Die Tätigkeiten kanadischer Rohstoffunternehmen im Ausland unterlagen nach wie vor kaum einer Kontrolle durch die kanadische Regierung oder die Regierungen der Gastländer, was die Menschenrechte oder den Umweltschutz anging.

Die Trans-Mountain-Pipeline wurde weiter vorangetrieben, ohne die freie, vorherige und informierte Zustimmung aller von dem Projekt betroffenen Angehörigen der Secwepemc einzuholen.
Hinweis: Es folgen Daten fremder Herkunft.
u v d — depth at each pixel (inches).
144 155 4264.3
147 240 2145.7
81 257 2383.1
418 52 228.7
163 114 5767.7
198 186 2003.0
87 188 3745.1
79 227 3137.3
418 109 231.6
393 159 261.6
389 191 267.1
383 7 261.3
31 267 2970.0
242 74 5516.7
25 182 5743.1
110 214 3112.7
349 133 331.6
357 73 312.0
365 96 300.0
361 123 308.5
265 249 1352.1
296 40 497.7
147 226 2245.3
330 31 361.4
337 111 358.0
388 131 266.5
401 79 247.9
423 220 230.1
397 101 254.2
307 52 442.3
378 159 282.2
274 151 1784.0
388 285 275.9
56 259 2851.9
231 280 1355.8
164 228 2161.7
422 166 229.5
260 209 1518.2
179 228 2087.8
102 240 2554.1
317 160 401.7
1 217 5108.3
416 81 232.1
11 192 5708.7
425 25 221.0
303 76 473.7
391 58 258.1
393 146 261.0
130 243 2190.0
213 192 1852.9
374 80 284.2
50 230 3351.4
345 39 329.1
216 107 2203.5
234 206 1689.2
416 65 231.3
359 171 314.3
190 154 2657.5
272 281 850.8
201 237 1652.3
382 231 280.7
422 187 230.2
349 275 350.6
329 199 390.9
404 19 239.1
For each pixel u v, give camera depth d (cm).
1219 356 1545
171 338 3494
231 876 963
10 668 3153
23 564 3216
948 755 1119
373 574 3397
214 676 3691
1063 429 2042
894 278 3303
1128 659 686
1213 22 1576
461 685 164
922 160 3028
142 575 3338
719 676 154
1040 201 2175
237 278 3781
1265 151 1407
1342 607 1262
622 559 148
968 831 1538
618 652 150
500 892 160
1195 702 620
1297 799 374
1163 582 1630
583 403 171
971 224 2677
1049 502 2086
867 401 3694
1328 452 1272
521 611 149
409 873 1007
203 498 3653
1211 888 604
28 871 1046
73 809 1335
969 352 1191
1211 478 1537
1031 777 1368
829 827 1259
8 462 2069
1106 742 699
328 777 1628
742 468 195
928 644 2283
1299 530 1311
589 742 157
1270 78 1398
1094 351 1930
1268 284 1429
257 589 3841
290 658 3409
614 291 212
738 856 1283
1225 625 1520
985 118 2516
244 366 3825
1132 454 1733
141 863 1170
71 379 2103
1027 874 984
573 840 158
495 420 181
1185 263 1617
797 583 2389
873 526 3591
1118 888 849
Im April griffen mehrere Männer Secwepemc-Landrechtsverteidigerinnen in einem Camp in Blue River (British Columbia) an, weil diese gegen den Bau der Camps für Arbeitskräfte des Unternehmens protestierten.
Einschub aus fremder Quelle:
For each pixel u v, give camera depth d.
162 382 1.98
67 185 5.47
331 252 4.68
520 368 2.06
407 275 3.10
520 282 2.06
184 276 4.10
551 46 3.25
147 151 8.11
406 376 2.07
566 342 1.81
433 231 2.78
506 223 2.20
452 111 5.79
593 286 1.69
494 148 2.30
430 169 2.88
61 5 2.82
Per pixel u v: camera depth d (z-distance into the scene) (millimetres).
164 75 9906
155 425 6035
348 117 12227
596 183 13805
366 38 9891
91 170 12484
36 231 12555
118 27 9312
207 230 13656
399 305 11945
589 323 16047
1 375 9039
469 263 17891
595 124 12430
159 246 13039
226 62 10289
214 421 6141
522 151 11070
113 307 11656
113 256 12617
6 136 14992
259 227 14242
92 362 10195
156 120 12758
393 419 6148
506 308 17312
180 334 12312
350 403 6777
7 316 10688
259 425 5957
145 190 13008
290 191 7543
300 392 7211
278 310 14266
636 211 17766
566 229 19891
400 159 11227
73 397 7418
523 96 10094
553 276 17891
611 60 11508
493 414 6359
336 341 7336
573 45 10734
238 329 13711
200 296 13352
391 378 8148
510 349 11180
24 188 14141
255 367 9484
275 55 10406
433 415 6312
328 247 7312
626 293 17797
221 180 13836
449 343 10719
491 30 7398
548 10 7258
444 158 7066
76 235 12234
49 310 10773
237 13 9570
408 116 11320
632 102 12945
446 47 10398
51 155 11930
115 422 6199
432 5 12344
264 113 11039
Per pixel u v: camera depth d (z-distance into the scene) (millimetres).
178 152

Zwischen September und Dezember 2021 nahmen Angehörige der berittenen Polizei 36 Personen fest, die friedlich gegen den Bau der Pipeline Coastal Gaslink auf dem Territorium der Wet’suwet’en im Bundesstaat British Columbia protestierten, darunter auch drei Journalist_innen, die über die Demonstration berichteten.

Klimakrise

Kanada subventionierte weiterhin die fossile Brennstoffindustrie, insbesondere Explorations- und Erschließungsprojekte sowie die Förderung und den Transport von Öl und Gas.

Im Juni 2021 verabschiedete die Regierung das erste kanadische Gesetz zur Klimaverantwortung, den Canadian Carbon Neutrality Accountability Act.

Waffenhandel

Kanada lieferte nach wie vor Waffen an Kolumbien, obwohl dort Demonstrationen mit militärischer Gewalt aufgelöst wurden, was zu Menschenrechtsverletzungen führte. Das Land verkaufte auch weiterhin Waffen an Saudi-Arabien, obwohl die Risikobewertungen zeigten, dass die Lieferungen gegen den internationalen Waffenhandelsvertrag (Arms Trade Treaty) verstießen.